____ Source extract

- Born: June 20, 1990 (age 35) Chicago, Illinois, U.S.
- Occupations: Actor; comedian;
- Years active: 2016–present;

= Brendan Scannell =

American actor and comedian (born 1990)

Brendan Scannell (born June 20, 1990) is an American actor and comedian known for playing the lead roles of Heather Duke in the Paramount Network series Heathers (2018) and Pete Devin in the Netflix dark comedy series Bonding (2019–2021) for which he received a nomination for the Primetime Emmy Award for Outstanding Actor in a Short Form Comedy or Drama Series.

== Early life ==
Scannell was born in Chicago, Illinois and raised in Valparaiso, Indiana. He studied theatre at Northwestern University and started performing improv and stand-up in Chicago before moving to Los Angeles in 2013.

________
____ Material provided

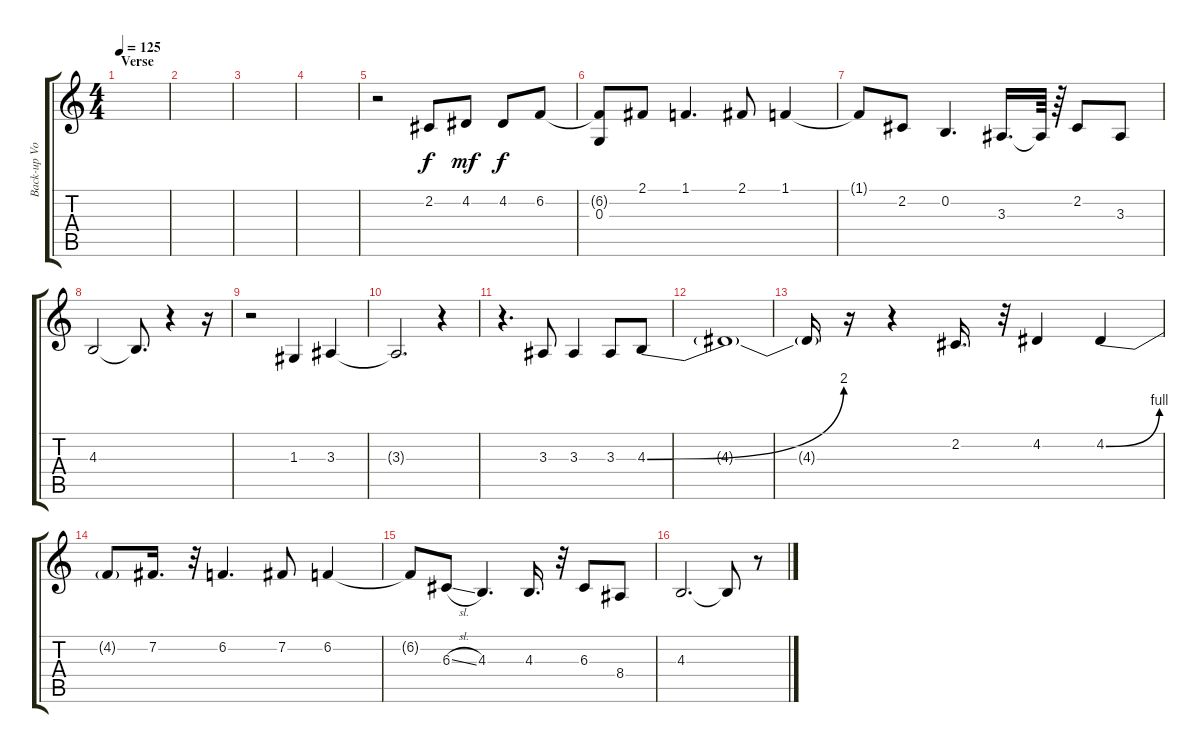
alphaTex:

________
____ Material provided

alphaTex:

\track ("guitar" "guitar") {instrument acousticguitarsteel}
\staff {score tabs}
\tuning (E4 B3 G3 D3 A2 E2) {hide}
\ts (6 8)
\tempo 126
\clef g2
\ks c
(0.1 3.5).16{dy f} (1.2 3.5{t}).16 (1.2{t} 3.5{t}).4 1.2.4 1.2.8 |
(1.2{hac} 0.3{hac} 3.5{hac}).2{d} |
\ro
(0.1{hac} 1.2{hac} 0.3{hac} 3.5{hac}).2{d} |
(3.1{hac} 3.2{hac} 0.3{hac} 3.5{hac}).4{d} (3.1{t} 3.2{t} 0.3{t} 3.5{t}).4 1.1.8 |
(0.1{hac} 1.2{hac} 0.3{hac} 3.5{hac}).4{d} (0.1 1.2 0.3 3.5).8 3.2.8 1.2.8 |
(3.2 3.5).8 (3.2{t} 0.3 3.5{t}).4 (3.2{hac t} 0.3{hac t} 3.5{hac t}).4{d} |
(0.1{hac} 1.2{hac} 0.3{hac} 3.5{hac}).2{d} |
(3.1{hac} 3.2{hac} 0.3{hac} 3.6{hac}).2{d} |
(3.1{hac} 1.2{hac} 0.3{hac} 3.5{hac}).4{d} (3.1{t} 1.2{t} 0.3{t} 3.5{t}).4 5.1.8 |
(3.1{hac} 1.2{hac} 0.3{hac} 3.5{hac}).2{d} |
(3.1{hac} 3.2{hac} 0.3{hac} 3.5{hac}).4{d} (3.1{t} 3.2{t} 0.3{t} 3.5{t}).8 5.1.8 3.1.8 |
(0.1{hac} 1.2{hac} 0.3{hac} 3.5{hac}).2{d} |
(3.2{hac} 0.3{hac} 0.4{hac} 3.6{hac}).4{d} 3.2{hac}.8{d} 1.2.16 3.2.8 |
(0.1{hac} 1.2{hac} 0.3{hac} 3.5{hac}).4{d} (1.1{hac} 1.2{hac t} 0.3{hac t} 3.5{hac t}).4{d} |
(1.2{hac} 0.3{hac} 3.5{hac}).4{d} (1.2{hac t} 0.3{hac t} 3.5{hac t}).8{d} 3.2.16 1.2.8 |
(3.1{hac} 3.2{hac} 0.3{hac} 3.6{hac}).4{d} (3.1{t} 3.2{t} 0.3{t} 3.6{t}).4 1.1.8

________

§ **Things to do**:
1 – According to the Brendan Scannell biography, in what year did he move to Los Angeles?
2 – Resume the Brendan Scannell biography from the point where it stops.

§ **Responses to the tasks**:
1 – 2013

2 –
== Career ==
In 2016, Scannell was cast as the genderqueer Heather Duke in the TV Land adaptation of Heathers. After the pilot was ordered to series, the project was moved to Paramount Network and released in October 2018. From 2019 to 2021, Scannell starred in the short-form Netflix series Bonding opposite Zoe Levin and appeared in the indie romantic comedy Straight Up. For his work in the second season of Bonding he earned his first Primetime Emmy Award nomination for Outstanding Actor In A Short Form Comedy Or Drama Series.

As a comic, Scannell was named by Vulture in 2018 as a "Comedian You Should and Will Know" and in 2019 was named a New Face of Comedy at Just for Laughs in Montreal.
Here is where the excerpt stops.